**Что сделать**
Выпишите из текста о Прусте без изменений отрывок от «И действительно, хотя» до «деле кажется странным.».

**Фрагмент текста**
....................

И действительно, хотя Пруст уже с 20-х годов воспринимался как очень большой и оригинальный писатель, в буквальном смысле учеников и подражателей до нынешних «антироманистов» у него недоставало. На первый взгляд, такое обстоятельство и на самом деле кажется странным.
Суть дела, конечно, не в том, что Пруст — большой и оригинальный художник и как таковой неповторим: это не помешало бы появлению ни учеников, ни подражателей. Одна из причин относительной замедленности их появления кроется в ответе на вопрос, почему именно в 50 — 60-х годах группа писателей «вдруг» ощутила «совпадение» своего метода и метода Пруста. Счесть это случайностью так же неверно, как неверно счесть случайностью появление самого течения «антиромана» в условиях Франции 50 — 60-х годов.

....................

**Исходные данные**
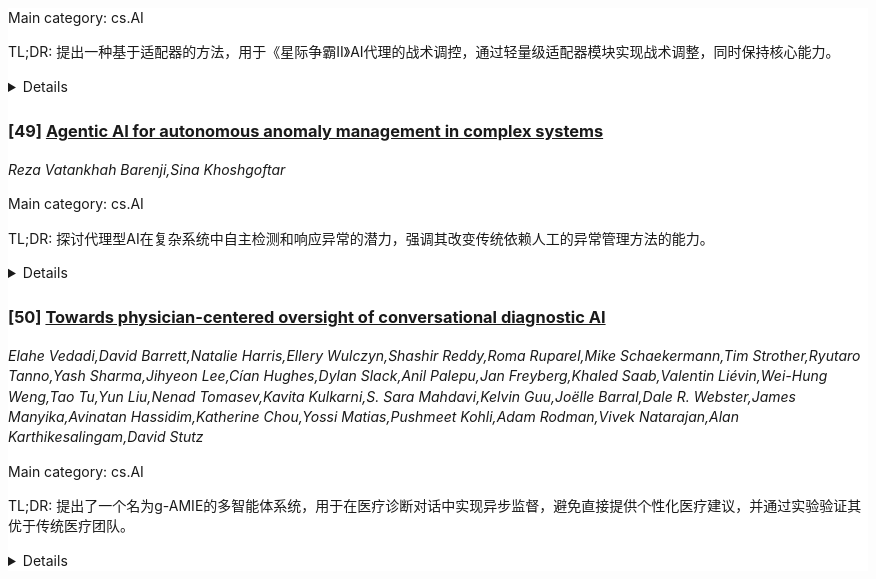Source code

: Main category: cs.AI

TL;DR: 提出一种基于适配器的方法，用于《星际争霸II》AI代理的战术调控，通过轻量级适配器模块实现战术调整，同时保持核心能力。


<details><summary>Details</summary></details>


### [49] [Agentic AI for autonomous anomaly management in complex systems](https://arxiv.org/abs/2507.15676)
*Reza Vatankhah Barenji,Sina Khoshgoftar*

Main category: cs.AI

TL;DR: 探讨代理型AI在复杂系统中自主检测和响应异常的潜力，强调其改变传统依赖人工的异常管理方法的能力。


<details><summary>Details</summary></details>


### [50] [Towards physician-centered oversight of conversational diagnostic AI](https://arxiv.org/abs/2507.15743)
*Elahe Vedadi,David Barrett,Natalie Harris,Ellery Wulczyn,Shashir Reddy,Roma Ruparel,Mike Schaekermann,Tim Strother,Ryutaro Tanno,Yash Sharma,Jihyeon Lee,Cían Hughes,Dylan Slack,Anil Palepu,Jan Freyberg,Khaled Saab,Valentin Liévin,Wei-Hung Weng,Tao Tu,Yun Liu,Nenad Tomasev,Kavita Kulkarni,S. Sara Mahdavi,Kelvin Guu,Joëlle Barral,Dale R. Webster,James Manyika,Avinatan Hassidim,Katherine Chou,Yossi Matias,Pushmeet Kohli,Adam Rodman,Vivek Natarajan,Alan Karthikesalingam,David Stutz*

Main category: cs.AI

TL;DR: 提出了一个名为g-AMIE的多智能体系统，用于在医疗诊断对话中实现异步监督，避免直接提供个性化医疗建议，并通过实验验证其优于传统医疗团队。


<details>
  <summary>Details</summary>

....................

**Решение**
И действительно, хотя Пруст уже с 20-х годов воспринимался как очень большой и оригинальный писатель, в буквальном смысле учеников и подражателей до нынешних «антироманистов» у него недоставало. На первый взгляд, такое обстоятельство и на самом деле кажется странным.